- [Collected data entries]
---
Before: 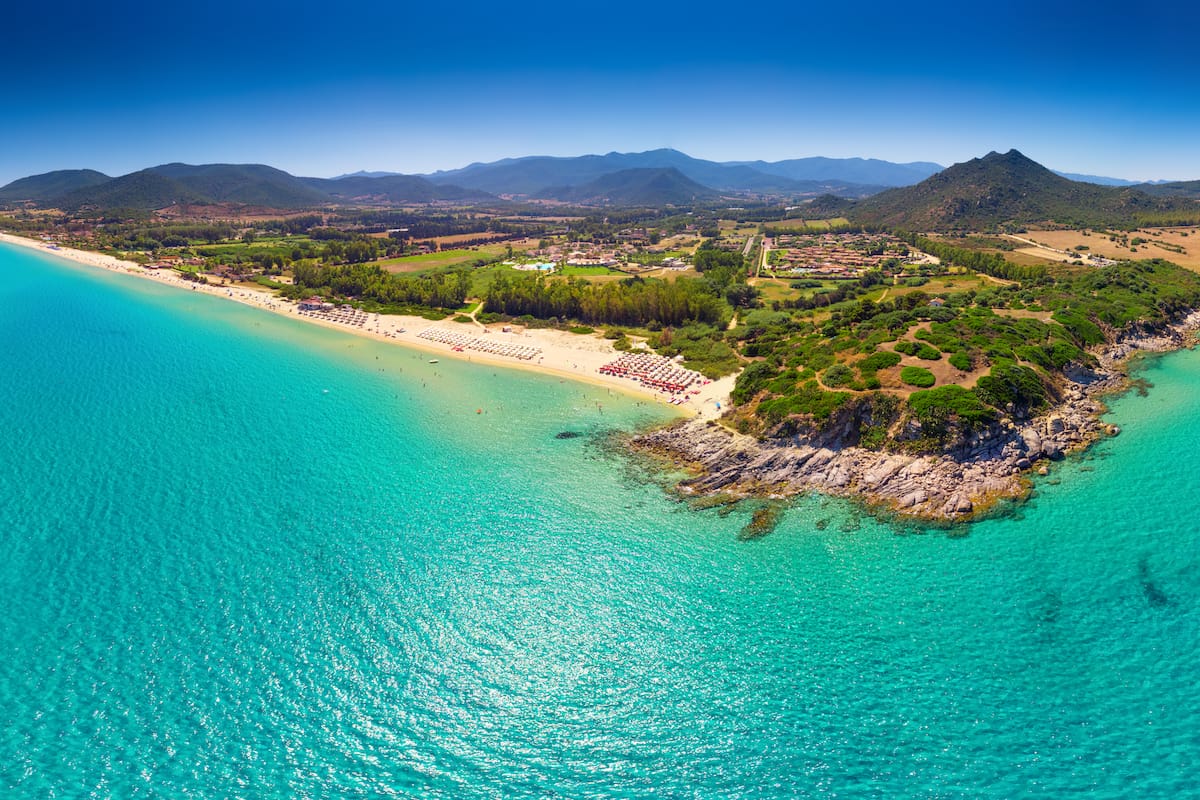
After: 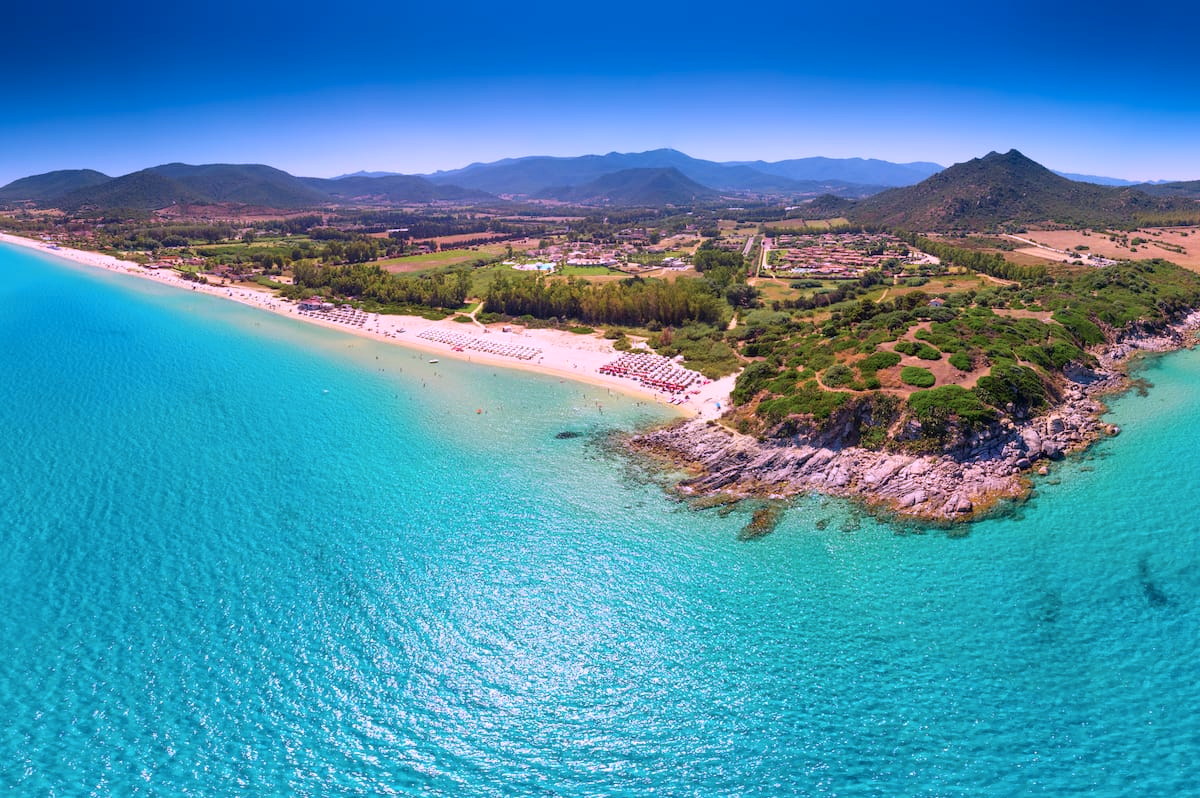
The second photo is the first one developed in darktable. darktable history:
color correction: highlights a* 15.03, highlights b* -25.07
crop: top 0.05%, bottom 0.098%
---
Retype every line of the listing above word for word, omitting the pictures.

- [RESPONSE]
Before: 
After: 
The second photo is the first one developed in darktable. darktable history:
color correction: highlights a* 15.03, highlights b* -25.07
crop: top 0.05%, bottom 0.098%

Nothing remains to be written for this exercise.